Australia’s 2,000-km-long Great Barrier Reef attracted over six billion dollars in international tourist income in 2006 alone.

And the half billion people or so that depend on reefs are the least responsible for fossil fuel emissions, emitting less than ten percent of the average U.S. citizen, he told IPS.

Climate change is also raising ocean temperatures, which has resulted in coral bleaching. Last year, warm waters resulted in significant damage to the Great Barrier Reef. In 2005, the corals in the Caribbean suffered an unprecedented die-off from very warm waters.

Reefs can often recover from bleaching if they are healthy to begin with and water temperatures cool. However, recovery will not be possible if CO2 levels rise to 500 ppm (parts per million) because there will not be enough carbonate ions left in the oceans for corals to grow, says Hoegh-Guldberg.

At that point, reefs will be transformed from being “thriving ecosystems into marine deserts”.

That shocking scenario may only be decades away based on the current business-as-usual model of ever increasing use of coal, oil and fossil fuels, as forecast last week by the International Energy Agency (IEA).

The IEA estimates that fossil fuel emissions will rise 57 percent by 2030, at which point CO2 levels are very likely to be in the 450 to 500 ppm range, some experts suggest.

Even the best case scenario of massive cuts in emissions, and achieving the Intergovernmental Panel on Climate Change (IPCC) goal of CO2 stabilisation at 500 ppm by 2050, may simply delay the demise of reefs by another 20 years.

The crisis is here. Going beyond 500 ppm is not an option, it invites catastrophe, says Hoegh-Guldberg.

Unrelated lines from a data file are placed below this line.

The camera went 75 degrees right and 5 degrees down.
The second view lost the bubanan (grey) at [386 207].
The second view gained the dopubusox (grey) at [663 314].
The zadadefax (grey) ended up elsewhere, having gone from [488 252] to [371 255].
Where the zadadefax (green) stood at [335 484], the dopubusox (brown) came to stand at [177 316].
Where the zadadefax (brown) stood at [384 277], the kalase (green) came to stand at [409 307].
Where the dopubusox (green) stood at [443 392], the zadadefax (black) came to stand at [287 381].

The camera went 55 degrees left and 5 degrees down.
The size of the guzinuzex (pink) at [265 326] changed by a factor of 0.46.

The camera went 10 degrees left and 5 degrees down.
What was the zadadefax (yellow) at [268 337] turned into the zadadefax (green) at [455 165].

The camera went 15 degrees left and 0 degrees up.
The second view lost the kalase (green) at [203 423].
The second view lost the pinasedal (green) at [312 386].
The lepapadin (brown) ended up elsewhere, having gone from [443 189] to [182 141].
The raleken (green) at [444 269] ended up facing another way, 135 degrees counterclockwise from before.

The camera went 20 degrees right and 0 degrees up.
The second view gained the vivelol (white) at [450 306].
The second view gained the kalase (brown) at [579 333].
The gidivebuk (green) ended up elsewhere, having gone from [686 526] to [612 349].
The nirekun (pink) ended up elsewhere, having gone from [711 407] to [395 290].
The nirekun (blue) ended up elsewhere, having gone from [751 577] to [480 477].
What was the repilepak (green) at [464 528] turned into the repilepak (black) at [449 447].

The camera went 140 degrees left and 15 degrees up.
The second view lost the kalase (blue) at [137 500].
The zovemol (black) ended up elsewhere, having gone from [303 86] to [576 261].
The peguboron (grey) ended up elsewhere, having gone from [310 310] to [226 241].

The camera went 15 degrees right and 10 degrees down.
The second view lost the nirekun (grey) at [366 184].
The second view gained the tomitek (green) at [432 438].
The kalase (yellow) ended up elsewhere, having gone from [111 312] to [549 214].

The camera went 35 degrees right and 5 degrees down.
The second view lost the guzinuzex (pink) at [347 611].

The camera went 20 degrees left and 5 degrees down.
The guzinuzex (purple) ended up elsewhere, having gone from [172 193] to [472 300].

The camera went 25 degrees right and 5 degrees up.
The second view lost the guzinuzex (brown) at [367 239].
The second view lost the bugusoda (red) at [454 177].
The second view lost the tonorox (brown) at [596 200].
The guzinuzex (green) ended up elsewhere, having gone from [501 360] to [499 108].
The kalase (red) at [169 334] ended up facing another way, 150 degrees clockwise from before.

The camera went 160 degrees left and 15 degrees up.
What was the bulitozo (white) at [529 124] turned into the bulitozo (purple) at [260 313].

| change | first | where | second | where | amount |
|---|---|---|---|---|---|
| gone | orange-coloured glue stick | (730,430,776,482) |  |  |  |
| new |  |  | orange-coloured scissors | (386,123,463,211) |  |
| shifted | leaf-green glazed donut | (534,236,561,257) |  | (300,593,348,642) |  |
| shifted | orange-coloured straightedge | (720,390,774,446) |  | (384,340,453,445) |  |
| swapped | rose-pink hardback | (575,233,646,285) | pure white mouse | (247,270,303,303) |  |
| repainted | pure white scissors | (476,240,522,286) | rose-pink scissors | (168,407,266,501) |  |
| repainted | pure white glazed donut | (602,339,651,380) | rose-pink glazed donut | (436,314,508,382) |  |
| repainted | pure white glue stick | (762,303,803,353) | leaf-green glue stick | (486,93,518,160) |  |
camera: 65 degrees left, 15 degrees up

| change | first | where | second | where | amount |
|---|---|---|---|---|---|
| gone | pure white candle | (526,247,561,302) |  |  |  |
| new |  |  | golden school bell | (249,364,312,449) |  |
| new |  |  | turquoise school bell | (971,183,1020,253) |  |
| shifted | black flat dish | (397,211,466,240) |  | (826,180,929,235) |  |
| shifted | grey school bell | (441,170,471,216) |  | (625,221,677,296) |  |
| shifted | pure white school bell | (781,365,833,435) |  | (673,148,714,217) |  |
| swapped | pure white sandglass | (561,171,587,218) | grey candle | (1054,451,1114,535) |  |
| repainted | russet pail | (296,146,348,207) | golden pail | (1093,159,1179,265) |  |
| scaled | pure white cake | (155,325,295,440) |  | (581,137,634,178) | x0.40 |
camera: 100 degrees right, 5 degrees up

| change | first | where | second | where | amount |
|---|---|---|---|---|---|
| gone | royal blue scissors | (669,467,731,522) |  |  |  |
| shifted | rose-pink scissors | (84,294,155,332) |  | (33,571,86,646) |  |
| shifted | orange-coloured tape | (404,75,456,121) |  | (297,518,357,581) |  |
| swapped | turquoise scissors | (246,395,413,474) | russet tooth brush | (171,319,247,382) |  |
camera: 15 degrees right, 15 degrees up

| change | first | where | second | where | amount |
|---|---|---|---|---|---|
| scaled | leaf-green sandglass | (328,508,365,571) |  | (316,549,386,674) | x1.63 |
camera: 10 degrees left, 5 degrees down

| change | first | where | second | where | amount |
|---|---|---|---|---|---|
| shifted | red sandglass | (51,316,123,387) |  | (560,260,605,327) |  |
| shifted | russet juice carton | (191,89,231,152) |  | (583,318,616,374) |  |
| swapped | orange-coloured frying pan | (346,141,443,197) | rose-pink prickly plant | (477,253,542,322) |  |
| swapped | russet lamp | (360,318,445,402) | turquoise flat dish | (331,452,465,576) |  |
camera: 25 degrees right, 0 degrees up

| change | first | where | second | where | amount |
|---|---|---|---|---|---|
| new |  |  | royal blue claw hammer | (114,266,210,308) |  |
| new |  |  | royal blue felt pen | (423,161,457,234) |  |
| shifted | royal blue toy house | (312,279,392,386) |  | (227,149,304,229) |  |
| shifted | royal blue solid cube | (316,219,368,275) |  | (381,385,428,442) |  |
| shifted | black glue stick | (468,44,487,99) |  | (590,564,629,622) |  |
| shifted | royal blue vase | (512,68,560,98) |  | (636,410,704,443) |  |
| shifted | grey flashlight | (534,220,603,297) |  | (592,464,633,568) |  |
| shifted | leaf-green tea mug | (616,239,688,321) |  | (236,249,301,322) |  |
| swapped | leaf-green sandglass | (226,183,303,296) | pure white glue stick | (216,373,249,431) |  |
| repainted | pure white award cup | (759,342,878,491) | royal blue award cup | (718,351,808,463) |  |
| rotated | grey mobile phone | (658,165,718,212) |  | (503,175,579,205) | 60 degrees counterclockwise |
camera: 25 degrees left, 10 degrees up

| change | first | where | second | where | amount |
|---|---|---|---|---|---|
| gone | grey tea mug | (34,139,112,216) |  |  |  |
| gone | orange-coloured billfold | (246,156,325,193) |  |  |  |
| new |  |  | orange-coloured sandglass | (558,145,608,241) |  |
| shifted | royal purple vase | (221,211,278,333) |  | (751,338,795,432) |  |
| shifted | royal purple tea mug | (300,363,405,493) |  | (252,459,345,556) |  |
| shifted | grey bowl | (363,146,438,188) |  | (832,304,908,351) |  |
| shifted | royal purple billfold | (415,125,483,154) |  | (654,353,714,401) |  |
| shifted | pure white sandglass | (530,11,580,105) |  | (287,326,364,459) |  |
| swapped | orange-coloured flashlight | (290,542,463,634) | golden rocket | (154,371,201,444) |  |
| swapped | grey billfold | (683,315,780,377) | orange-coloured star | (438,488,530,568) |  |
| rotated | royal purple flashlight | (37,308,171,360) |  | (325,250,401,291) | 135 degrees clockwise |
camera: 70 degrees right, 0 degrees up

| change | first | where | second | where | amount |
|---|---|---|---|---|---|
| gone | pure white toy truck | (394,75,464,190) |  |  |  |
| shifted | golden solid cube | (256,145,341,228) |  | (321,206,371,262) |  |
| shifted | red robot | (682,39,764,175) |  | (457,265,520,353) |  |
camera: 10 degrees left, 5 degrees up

This a new finding and not everyone agrees.

“I don’t think 500 ppm is the critical threshold,” Ulf Riebesell, a scientist at Leibniz Institute of Marine Sciences in Kiel, Germany told IPS.

Riebesell’s own work in Norway’s cold fjords, published in the magazine Nature Nov. 11, shows that increased levels of CO2 spark plankton blooms in the oceans and may substantially increase the oceans’ ability to absorb carbon from the atmosphere. It would accelerate the existing biological conveyor belt where plankton and the carbon they absorb sink to the bottom of the sea.

If his finding plays out in all parts of the world’s oceans, that would be very good news, slowing the rate of CO2 build-up in the atmosphere. However, there are still likely to be impacts on the oceans. Riebesell worries that all that extra carbon in the deep ocean will turn it acidic – currently only the top layer is being affected.

Another impact may be the creation of large oxygen-deficient areas, or dead zones. When plankton blooms die, they take oxygen from the water, creating vast areas where little can live, as happens currently in the Gulf of Mexico.

Riebesell did not look at impacts on corals, but says that the decline in calcification the Australians have found will affect shell-forming phytoplankton and could slow this biological conveyor that takes carbon into the deep ocean. But that is the subject of intense debate.

“I am certain that scientists will discover further biological feedback mechanisms in the near future,” he says.

It also may also be that by the time carbon dioxide levels are high enough to stop reef building, most of the world’s corals will have been killed by bleaching because the oceans have warmed significantly.

“If you are a coral, pick your poison,” observes Donner.

“The threat to coral reefs is so great, so existential, that you are seeing even the most cautious, reticent scientists shouting from the rooftops,” he says.